Despite that, those of us on the walls grew tired after a few minutes. We'd enraged the New Breed by using fire, and their greater strength and speed was on full display. It was a good thing we'd hauled rifles along with us. Bless the troops from North Jackson for having military-issue assault weapons. Hated to use the bullets, but really--could there have been a better time?

Four people above fired single shots, one after another, picking their targets. A bullet, unlike an arrow, will slow a zombie down if it misses. It's a funny thing about the New Breed in particular: unlike regular zombies, who ignore any damage that doesn't incapacitate them, the New Breed will pause to reorient themselves when they get hit with a bullet or an arrow. I imagine it would work with anything, rocks or whatever.

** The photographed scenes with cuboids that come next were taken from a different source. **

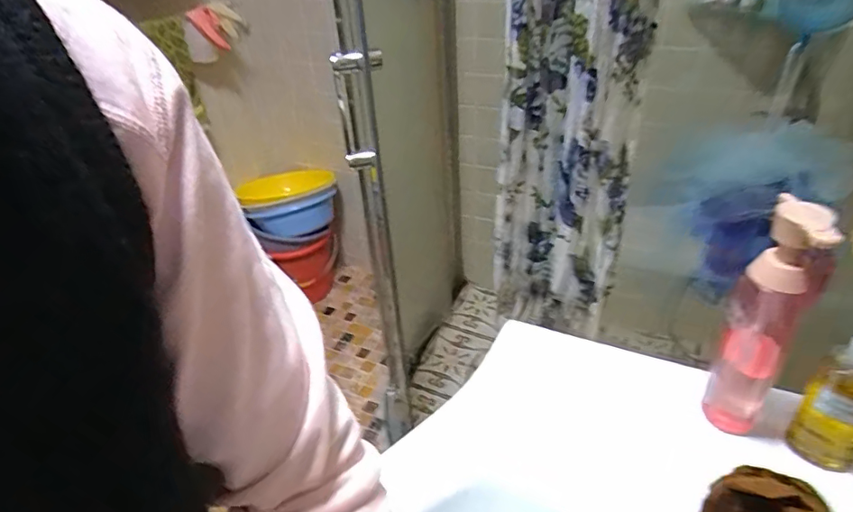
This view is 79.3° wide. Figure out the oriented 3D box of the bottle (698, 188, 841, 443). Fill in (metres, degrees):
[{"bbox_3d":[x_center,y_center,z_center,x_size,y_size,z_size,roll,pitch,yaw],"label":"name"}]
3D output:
[{"bbox_3d":[0.306,0.064,0.471,0.057,0.233,0.054,20,42,31],"label":"bottle"}]

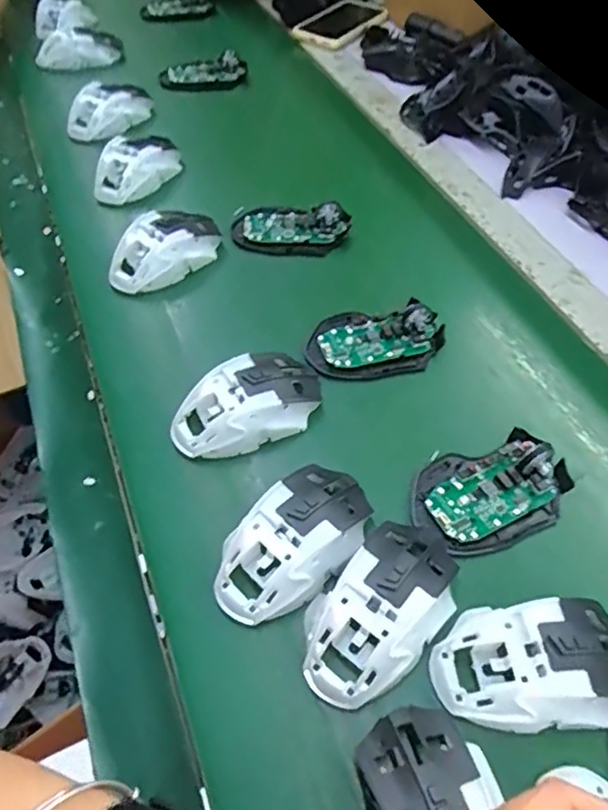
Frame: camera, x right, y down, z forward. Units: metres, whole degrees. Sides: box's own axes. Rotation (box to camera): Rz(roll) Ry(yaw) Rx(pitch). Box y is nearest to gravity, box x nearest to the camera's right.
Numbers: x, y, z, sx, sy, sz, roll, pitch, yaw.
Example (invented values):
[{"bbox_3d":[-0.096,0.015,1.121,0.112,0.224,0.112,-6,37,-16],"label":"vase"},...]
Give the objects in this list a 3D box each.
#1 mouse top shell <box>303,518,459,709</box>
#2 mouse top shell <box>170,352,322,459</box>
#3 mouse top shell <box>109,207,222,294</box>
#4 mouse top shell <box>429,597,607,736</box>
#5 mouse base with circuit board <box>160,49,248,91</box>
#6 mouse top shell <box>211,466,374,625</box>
[{"bbox_3d":[0.048,0.121,0.354,0.065,0.035,0.117,34,59,22],"label":"mouse top shell"},{"bbox_3d":[-0.044,-0.002,0.452,0.118,0.040,0.065,-20,56,-16],"label":"mouse top shell"},{"bbox_3d":[-0.134,-0.150,0.568,0.116,0.042,0.061,-35,61,-25],"label":"mouse top shell"},{"bbox_3d":[0.134,0.144,0.334,0.117,0.032,0.066,-3,53,-4],"label":"mouse top shell"},{"bbox_3d":[-0.140,-0.460,0.821,0.118,0.032,0.043,-4,51,-7],"label":"mouse base with circuit board"},{"bbox_3d":[-0.007,0.087,0.381,0.067,0.040,0.117,38,60,24],"label":"mouse top shell"}]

With snipers and archers pecking away at their forces, lots of the undead were stopping for a second to face the direction the impact came from. Hell, less than a second. That's all the time our people needed. Surprise a zombie by hitting him in the arm or chest or leg, watch him freeze, then put one in his brain pan. Next target.

We'd whittled the main force down by at least half by the time the secondary group hit us. I'd have expected them to get there sooner, but one of the shooters told me later that they'd stopped once they saw the fire and the ensuing mayhem. Even when they finally did choose to attack, only half of them came forward, and they focused exclusively on the small corner where I was stationed. The idea had to have been to force a breach by smashing us as hard as they could in one spot, and it worked. My section of defenders put down ten or fifteen of them in quick succession, but the bodies formed horrible stepping stones for the remainder to use like a ramp. Three of them launched over the breastwork before we could reform our ranks, a heavy push forcing us back and apart.

Those New Breed tried to tear into the people they found standing in the middle of the semicircle of dirt. Tried and failed.

As the defenders at the breastworks slashed and stabbed with renewed vigor, fueled by rage and self-preservation, as the shooters cleared more and more undead from the field, those three zombies got the worst of it. Our reserve, a unit of eight people held back to plug any holes in the defenses, hit them all at once. Two held long spears, two held short ones, two held large shields, and two had guns. I'd stepped back from the line for a few seconds, a nasty set of claw wounds across my forearm where a zombie struck out even as I put my hatchet into her face. As I turned, I saw two long spears transfix undead through the chest, the two shorter spears hit the third zombie, who was in the middle, in the same leg. The gunmen stepped forward behind the guys with shields, carefully firing into the heads of the undead. Three shots, three kills.

It was so smooth I was almost embarrassed for the enemy. Almost.

The remaining undead eventually had the idea that backing off might do them some good. The other half of the secondary force never did attack, just watched us from the sidelines. I'm sure they've got a good amount of information on us, but we can't do a thing about it. We'll just have to evolve our tactics to match.

Of the original force that hit us, only forty or so managed to get away. Once the retreat began our people stopped firing. Waste not, want not and all that folksy wisdom.

We lost no lives. Plenty of us took wounds, but quick action to clean them and sterilize them as best we could should hopefully prevent any serious infections. My own injury doesn't look terrible. Well, it looks terrible because it's a set of bloody gouges, but it doesn't look infected.

I'll be honest, I'm surprised we didn't have any fatalities. You kind of expect them, but our people were meticulous and steadfast, had the high ground, and fought brilliantly. Keeping the enemy off balance was a key to our success, and nothing throws you for a loop like having a shield bashed into your face. We did good.